Beginning at the top of the data below, restate every line word for word until the line containing "Figure 7. Proposed" has been included, and omit the pictures.

▸ Input data
——
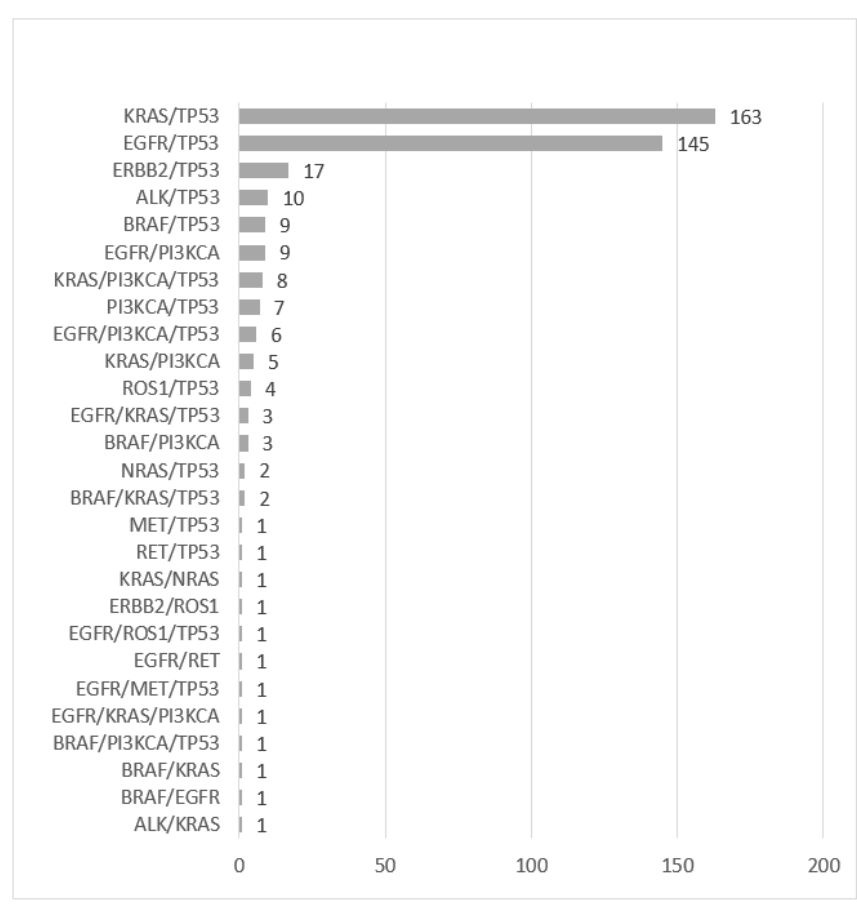
Figure 2. Genomic co-alterations identified (N = 1395 patients). The incremental cost of TST15 beyond reimbursed single gene testing for EGFR and ALK was CAD $233 per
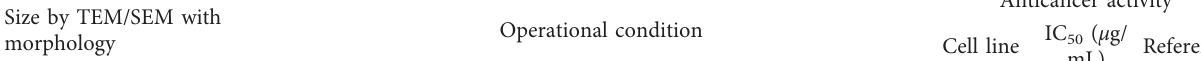
Table 6: Operational condition during synthesis of Ag NPs and their anticancer activity on different cell lines. Size by TEM/SEM with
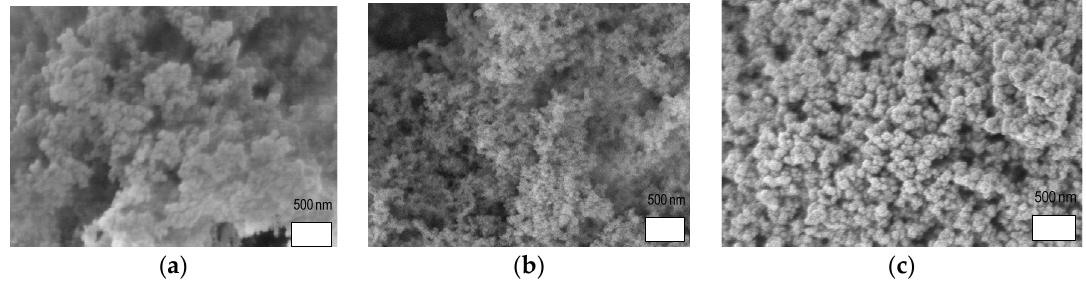
Figure 5. Morphology images of silicon dioxide nanoparticles: ( a ) untreated; ( b ) silane-treated; and ( c ) plasma-treated.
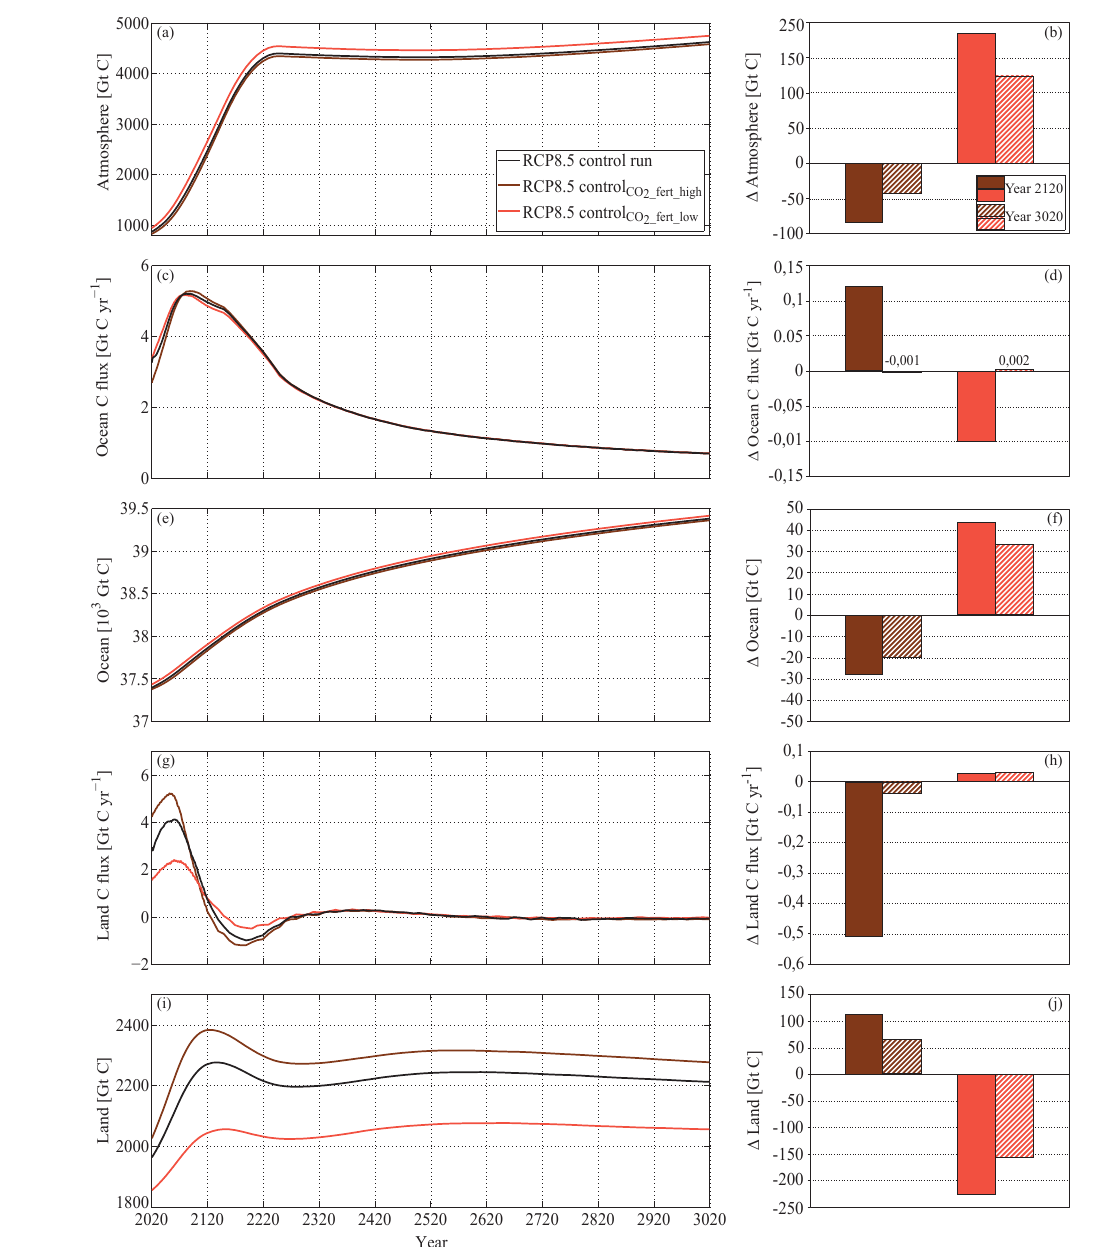
and RCP 8.5 control CO for 2 _fert_high 2 _fert_low (brown) (RCP 8.5 control CO , orange) and 2 _fert_high 2 _fert_low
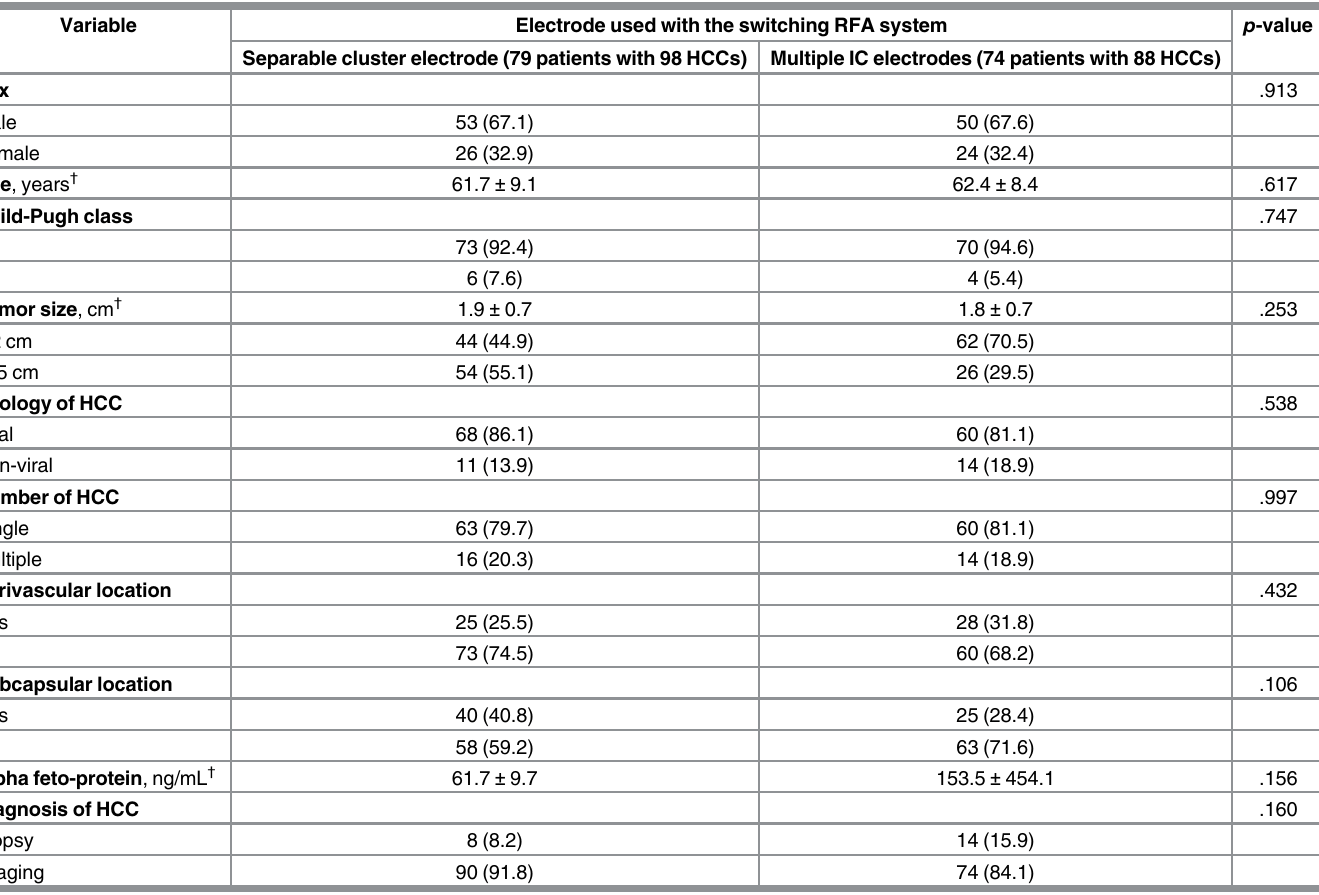
Table 1. Baseline characteristics of the study population.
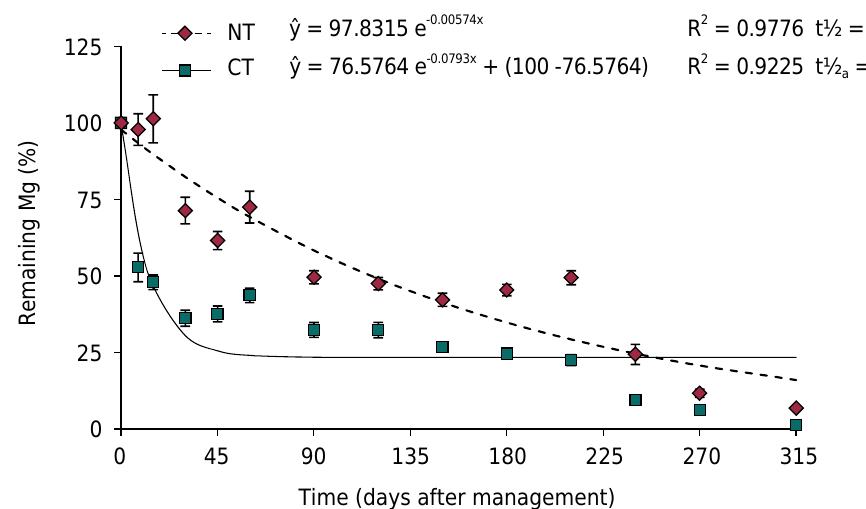
Figure 6. Means of remaining magnesium of aboveground phytomass after management of three mixtures of cover crops in mango interrows in Petrolina, Pernambuco, Brazil (PM1 = 75 % leguminous species + 25 % grass and oilseed species; PM2 = 25 % leguminous species + 75 % grass and oilseed species; and SV = spontaneous vegetation) under two soil tillage systems (NT = no tillage; CT = conventional tillage); t ½ = half-life time, t½ a = half-life time of more easily decomposable compartment. Bars represent the standard error of the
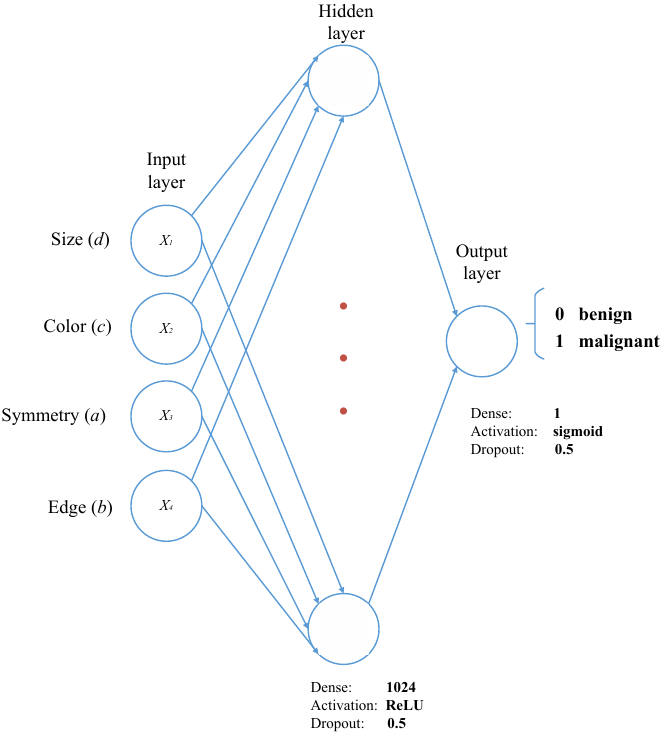
Figure 7. Proposed multilayer perceptron, four input data, and one output data. Table 2. Accuracy obtained using different MLP (Multilayer Perceptron)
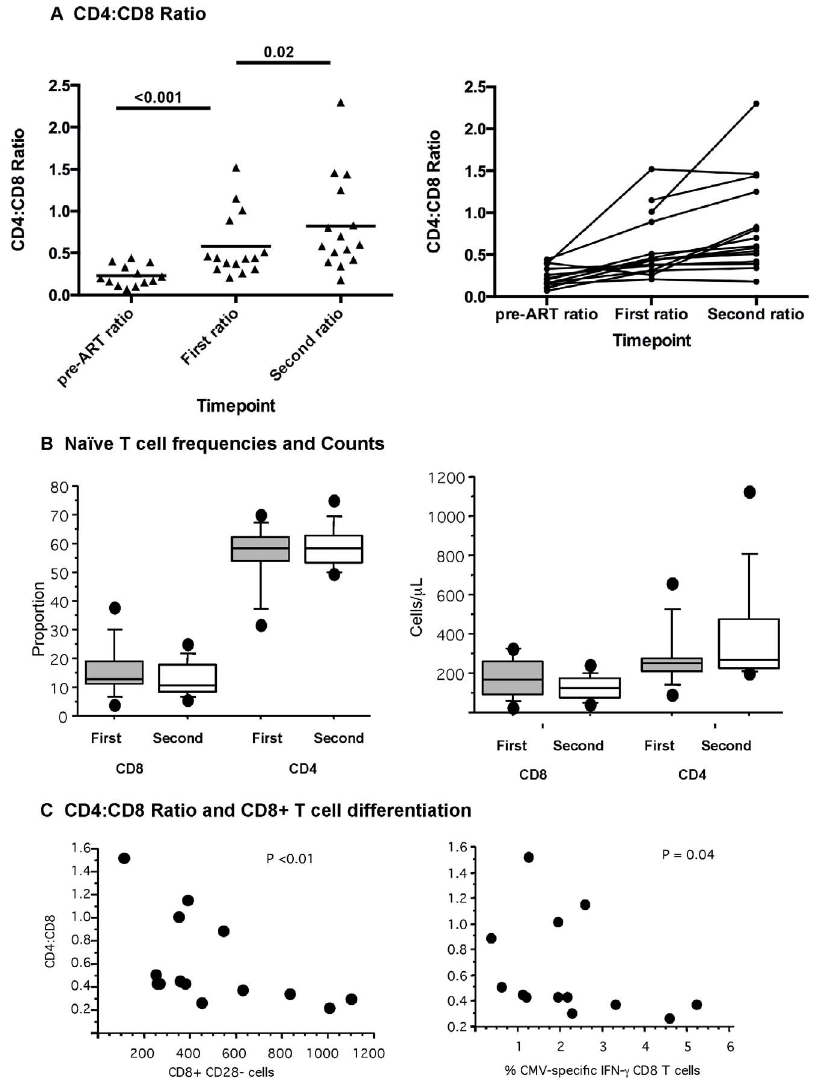
Figure 5. Longitudinal assessment of ART-suppressed subjects. (A) CD4:CD8 ratio in ART-suppressed Individuals at three timepoints (pre- ART, first timepoint on ART and second timepoint on ART). Subjects remained on antiretroviral therapy with suppressed viral load between ‘‘first’’ and ‘‘second’’ timepoint on ART. (B) Naı¨ve subpopulations defined as CD27 + CD28hiCCR7 + CD45RA + . Proportion and absolute number/ml are depicted for the first and second timepoint. (C) CD4:CD8 ratio in those suppressed on ART is shown in relationship to proportion of CD8 + CD28 2 cells and also in relationship to the proportion of CMV-specific CD8 + T cells.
——
▸ Solution to the problem
Figure 2. Genomic co-alterations identified (N = 1395 patients). The incremental cost of TST15 beyond reimbursed single gene testing for EGFR and ALK was CAD $233 per
Table 6: Operational condition during synthesis of Ag NPs and their anticancer activity on different cell lines. Size by TEM/SEM with
Figure 5. Morphology images of silicon dioxide nanoparticles: ( a ) untreated; ( b ) silane-treated; and ( c ) plasma-treated.
and RCP 8.5 control CO for 2 _fert_high 2 _fert_low (brown) (RCP 8.5 control CO , orange) and 2 _fert_high 2 _fert_low
Table 1. Baseline characteristics of the study population.
Figure 6. Means of remaining magnesium of aboveground phytomass after management of three mixtures of cover crops in mango interrows in Petrolina, Pernambuco, Brazil (PM1 = 75 % leguminous species + 25 % grass and oilseed species; PM2 = 25 % leguminous species + 75 % grass and oilseed species; and SV = spontaneous vegetation) under two soil tillage systems (NT = no tillage; CT = conventional tillage); t ½ = half-life time, t½ a = half-life time of more easily decomposable compartment. Bars represent the standard error of the
Figure 7. Proposed multilayer perceptron, four input data, and one output data. Table 2. Accuracy obtained using different MLP (Multilayer Perceptron)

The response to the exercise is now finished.